まだ治癒していないケースがある。数人のグループ単位で同様の症状を繰り返す難治例というべきだろうか。しかし典型例でもある。とりわけ日本では。典型例が難治例なのはどうしてか。具体例を上げてみよう。
一九八四年。大学入学の二年前。学生グループの一つで政治的には学内最大勢力だった赤軍派(大菩薩峠派)の残党系学生らが三里塚闘争に参加した最後の年。なぜ最後になったのか。現地では集会後に恒例のデモがあるわけだが、デモの最中、赤軍派系学生デモ隊と中核派系学生デモ隊とが接触。
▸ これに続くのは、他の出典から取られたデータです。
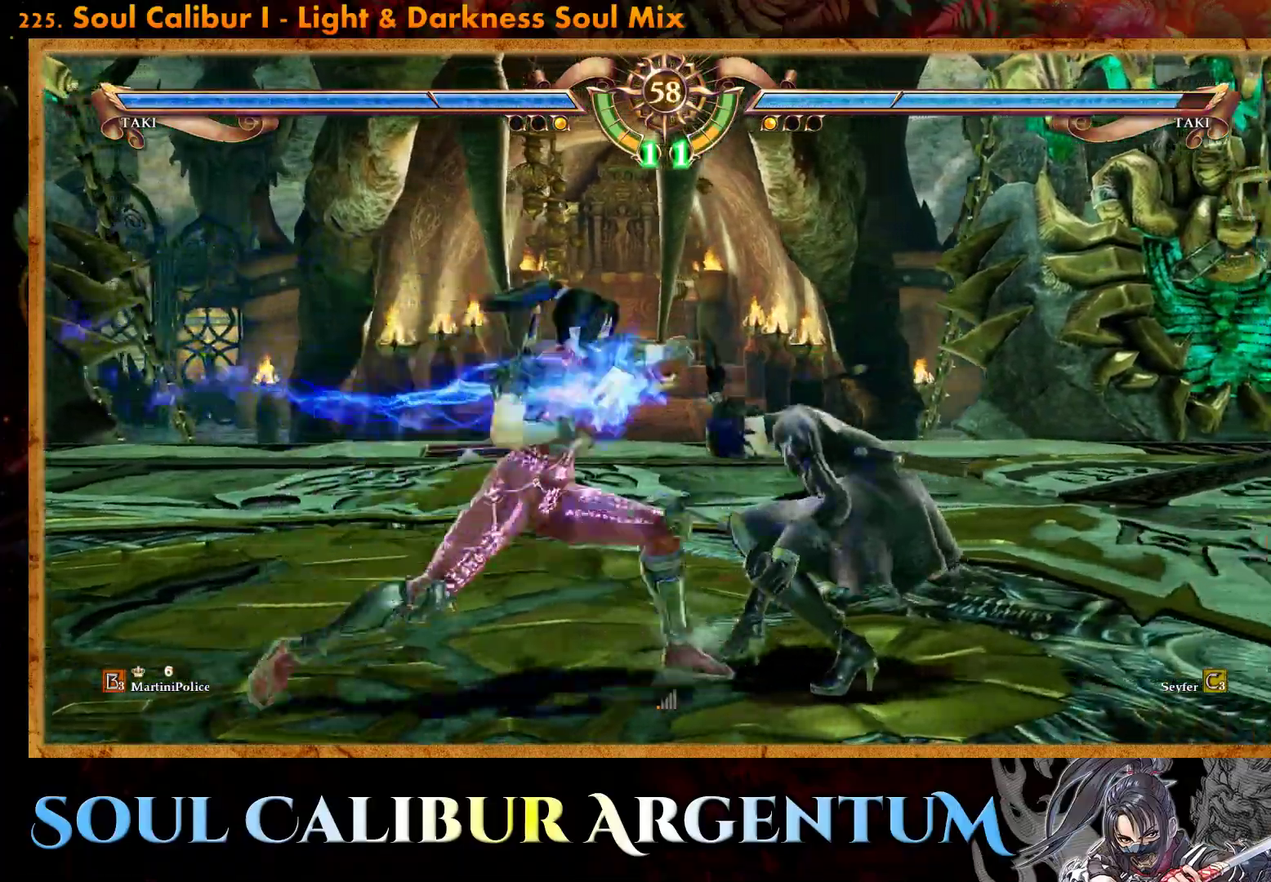
{"buttons": ["CROSS"], "events": []}
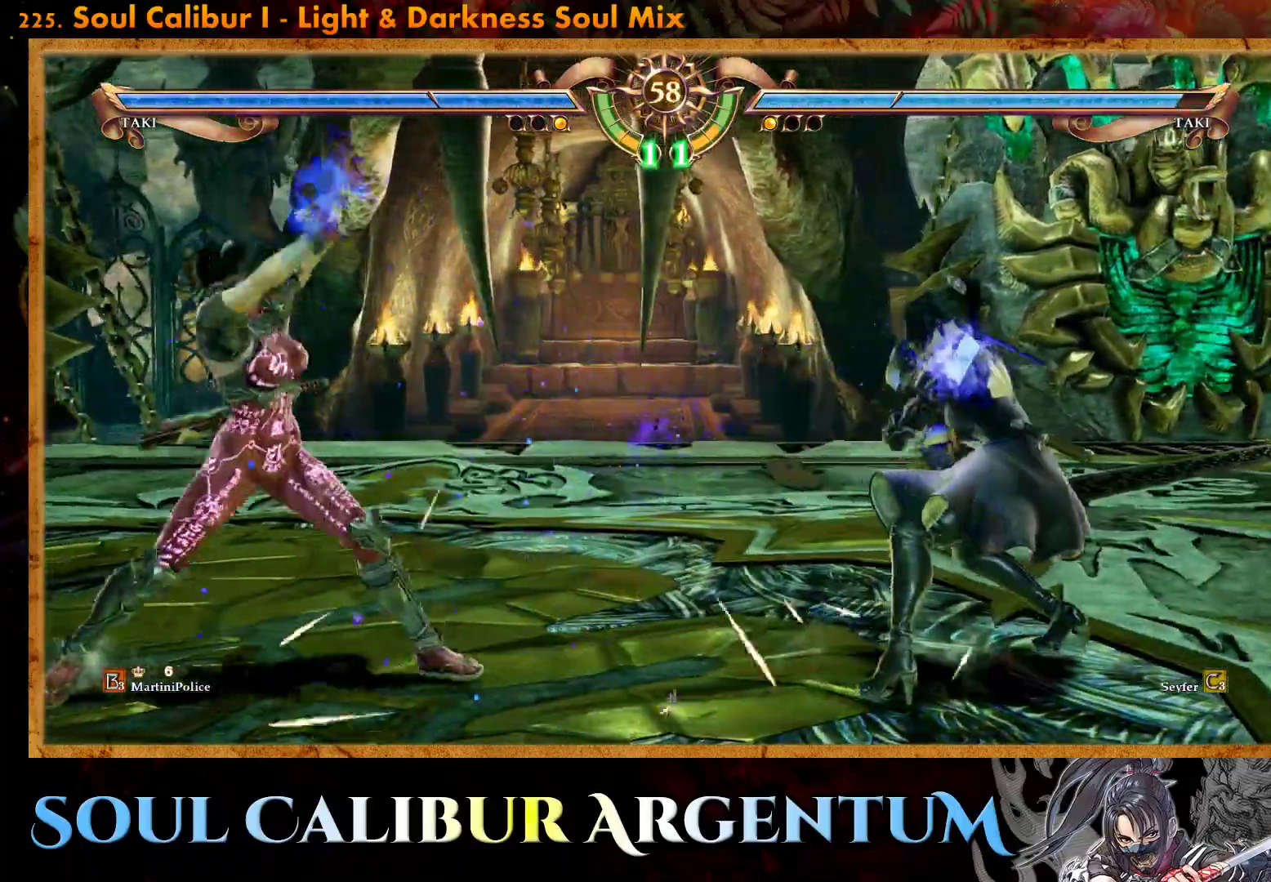
{"buttons": ["CROSS"], "events": []}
赤軍派系学生デモに突き飛ばされた形になった中核派系デモ隊の一人がデモの流れから孤立、すかさず間に入った警察に逮捕される事態が生じた。この接触が赤軍派系学生による意図的なものなのかそれとも偶然なのかははっきりしない。結果的に中核は赤軍に抗議。この集会を最後に赤軍派系学生は三里塚闘争から離脱した。しかし問題は中核派系デモ隊の一人を突き飛ばして逮捕させる形のデモを行った赤軍派系学生のデモ指揮者の行動様式。この学生はふだんから学内の密室で女子学生に対する性暴力を何度も繰り返していた。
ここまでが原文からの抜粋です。